1
votes

Given the following sample data, I'd like to construct a Gremlin query which returns Alice's network of ruby connections, 3 levels deep:

Vertex: Alice
Vertex: Bobby
Vertex: Cindy
Vertex: David
Vertex: Eliza

Edge: [Alice] -> [Rates(tag:ruby,value:0.9)] -> [Bobby]
Edge: [Bobby] -> [Rates(tag:ruby,value:0.8)] -> [Cindy]
Edge: [Cindy] -> [Rates(tag:ruby,value:0.7)] -> [David]
Edge: [David] -> [Rates(tag:ruby,value:0.6)] -> [Eliza]   # ignored, level 4
Edge: [Alice] -> [Rates(tag:java,value:0.9)] -> [Eliza]   # ignored, not ruby

So the returned data should be something like:

Bobby: [0.9]
Cindy: [0.9, 0.8]
David: [0.9, 0.8, 0.7]

Where each vertex ID is returned, along with an array of the path of rating values.

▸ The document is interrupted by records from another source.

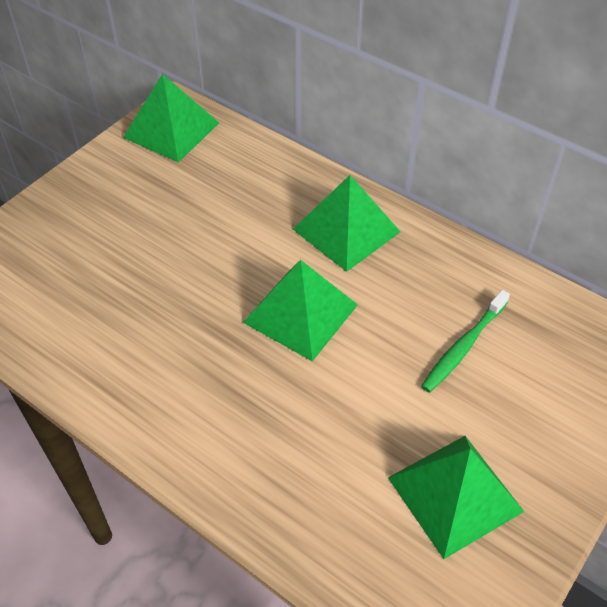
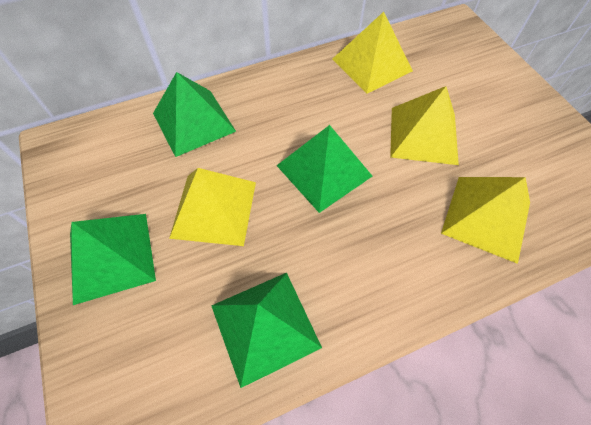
green toothbrush: [421,290,510,393] = 1 -> none = 0
yellow pyramid: none = 0 -> [169,168,256,246] [333,12,413,94] [390,86,459,165] [441,177,530,264] = 4

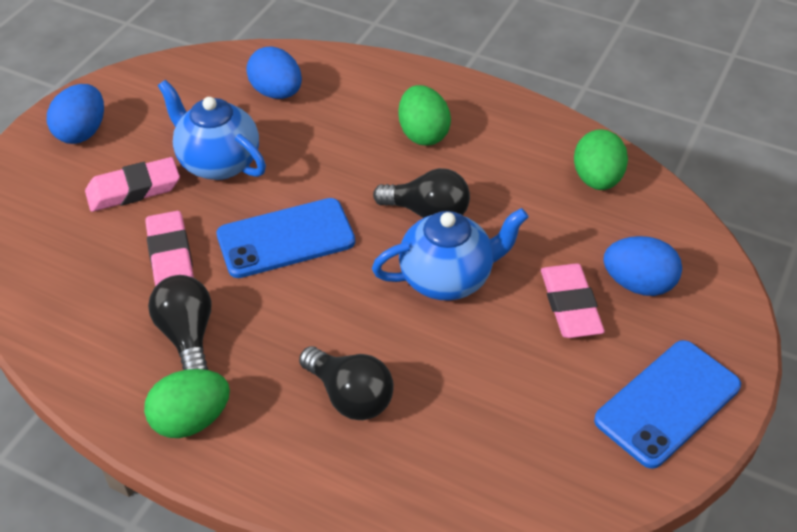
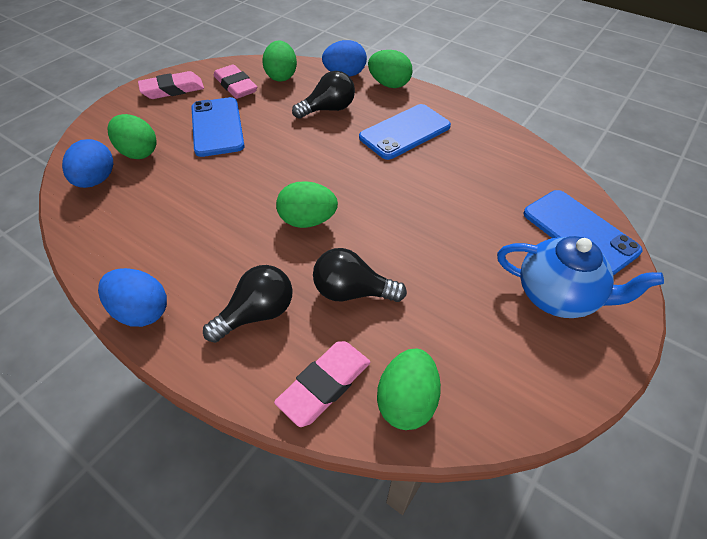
blue phone: [216,198,355,278] [594,340,741,469] = 2 -> [191,97,245,157] [359,104,451,160] [523,190,642,276] = 3
blue teapot: [158,80,266,180] [372,208,528,301] = 2 -> [497,236,664,318] = 1
green egg: [144,369,230,438] [398,85,451,146] [574,129,628,190] = 3 -> [108,114,157,159] [262,40,297,82] [276,181,338,228] [368,50,412,88] [377,348,441,430] = 5

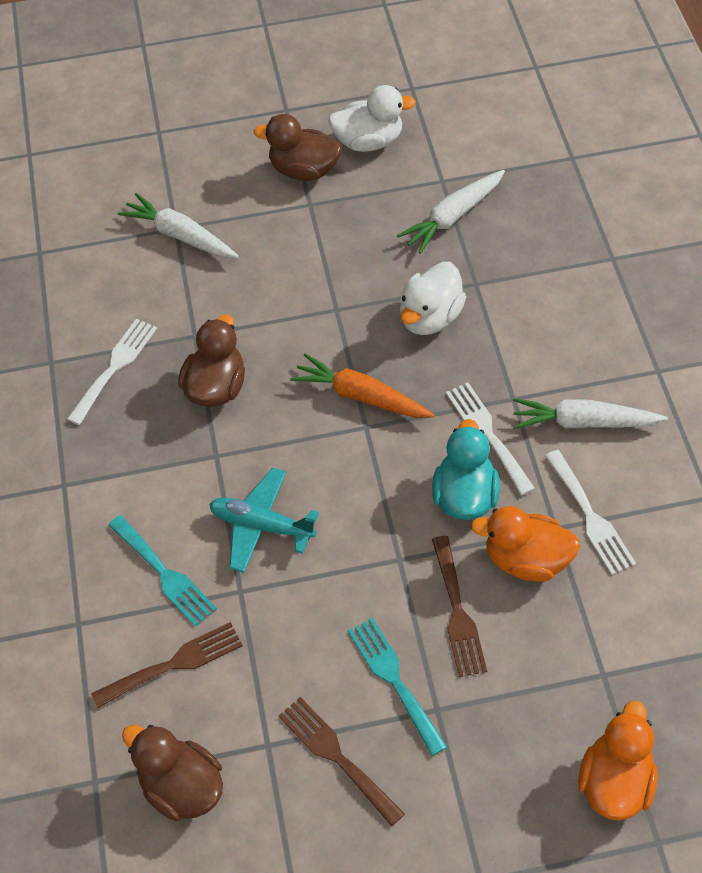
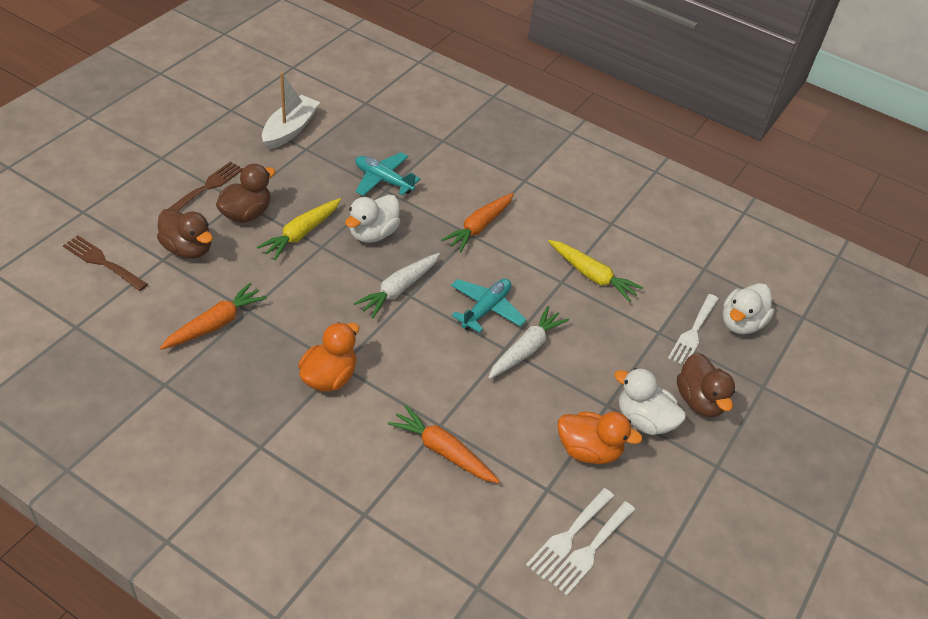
brown fork: [91,622,242,708] [279,697,405,827] [432,536,487,677] = 3 -> [63,236,148,291] [168,161,243,211] = 2
orange carrot: [290,354,434,418] = 1 -> [160,283,267,350] [388,405,500,483] [441,193,514,252] = 3
turquoise duck: [432,419,500,520] = 1 -> none = 0
turquoise fork: [108,515,217,627] [348,618,447,756] = 2 -> none = 0
turquoise plane: [209,468,319,573] = 1 -> [355,152,420,196] [451,279,526,333] = 2
white boat: none = 0 -> [262,72,320,150] = 1
white carrot: [117,193,239,258] [397,170,505,254] [513,398,668,429] = 3 -> [353,253,440,318] [488,306,569,379] = 2
white duck: [328,85,416,152] [400,262,466,335] = 2 -> [345,195,400,243] [614,368,686,435] [723,283,774,334] = 3
yellow carrot: none = 0 -> [257,198,341,260] [548,240,643,302] = 2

I'm working in the current release of JanusGraph (Gremlin 3). I'm pretty new to Gremlin; I've been puzzling over a few recipes which have things in common with my desired query, but I still don't see quite how to get there...

Thanks very much for any help or advice you can offer.

1

1 Answers

4
votes

When asking Gremlin questions it's always helpful to those trying to answer if you provide a sample graph that can be easily cut and paste into the Gremlin Console like this:

graph = TinkerGraph.open()
g = graph.traversal()
g.addV().property('name','alice').as('a').
  addV().property('name','bobby').as('b').
  addV().property('name','cindy').as('c').
  addV().property('name','david').as('d').
  addV().property('name','eliza').as('e').
  addE('rates').property('tag','ruby').property('value',0.9).from('a').to('b').
  addE('rates').property('tag','ruby').property('value',0.8).from('b').to('c').
  addE('rates').property('tag','ruby').property('value',0.7).from('c').to('d').
  addE('rates').property('tag','ruby').property('value',0.6).from('d').to('e').
  addE('rates').property('tag','java').property('value',0.9).from('a').to('e').iterate()

Using this graph I came up with this approach to getting the result you desire:

gremlin> g.V().has('name','alice').
......1>   repeat(outE().has('tag','ruby').inV()).
......2>     times(3).
......3>     emit().
......4>   group().
......5>     by('name').
......6>     by(path().
......7>        unfold().
......8>        has('value').
......9>        values('value').
.....10>        fold())
==>[bobby:[0.9],cindy:[0.9,0.8],david:[0.9,0.8,0.7]]

Following up through line 3 with the emit() is probably pretty self-explanatory - find "alice" then traverse out() repeatedly to a depth of 3 and emit each vertex discovered along the way. That gets you the vertices you care about:

gremlin> g.V().has('name','alice').
......1>   repeat(outE().has('tag','ruby').inV()).
......2>     times(3).
......3>     emit()
==>v[2]
==>v[4]
==>v[6]

The more complicated part comes after this where you are concerned about retrieving the path information for each so that you can grab the "value" properties along each "rates" edge. I chose to use group so that I could easily get the Map structure you wanted. Obviously, if "bobby" appeared twice in the tree you would end up with two lists of ratings for his Map entry.

If you pick apart what's happening in group() you can see that it is modulated by two by() options. The first corresponds to the key in the Map (obviously, i'm assuming uniqueness on "name"). The second extracts the path from the current traverser (the person vertex). Before going any further take a look at what the output looks like with just the path():

gremlin> g.V().has('name','alice').
......1>   repeat(outE().has('tag','ruby').inV()).
......2>     times(3).
......3>     emit().
......4>   group().
......5>     by('name').
......6>     by(path()).next()
==>bobby=[v[0], e[10][0-rates->2], v[2]]
==>cindy=[v[0], e[10][0-rates->2], v[2], e[11][2-rates->4], v[4]]
==>david=[v[0], e[10][0-rates->2], v[2], e[11][2-rates->4], v[4], e[12][4-rates->6], v[6]]

The steps that follow path() manipulate that path into the form you want. it unfolds each path then filters out the edges by looking for the edge only property of "value" and then extracts that and then folds the values back into a list for each value in the map.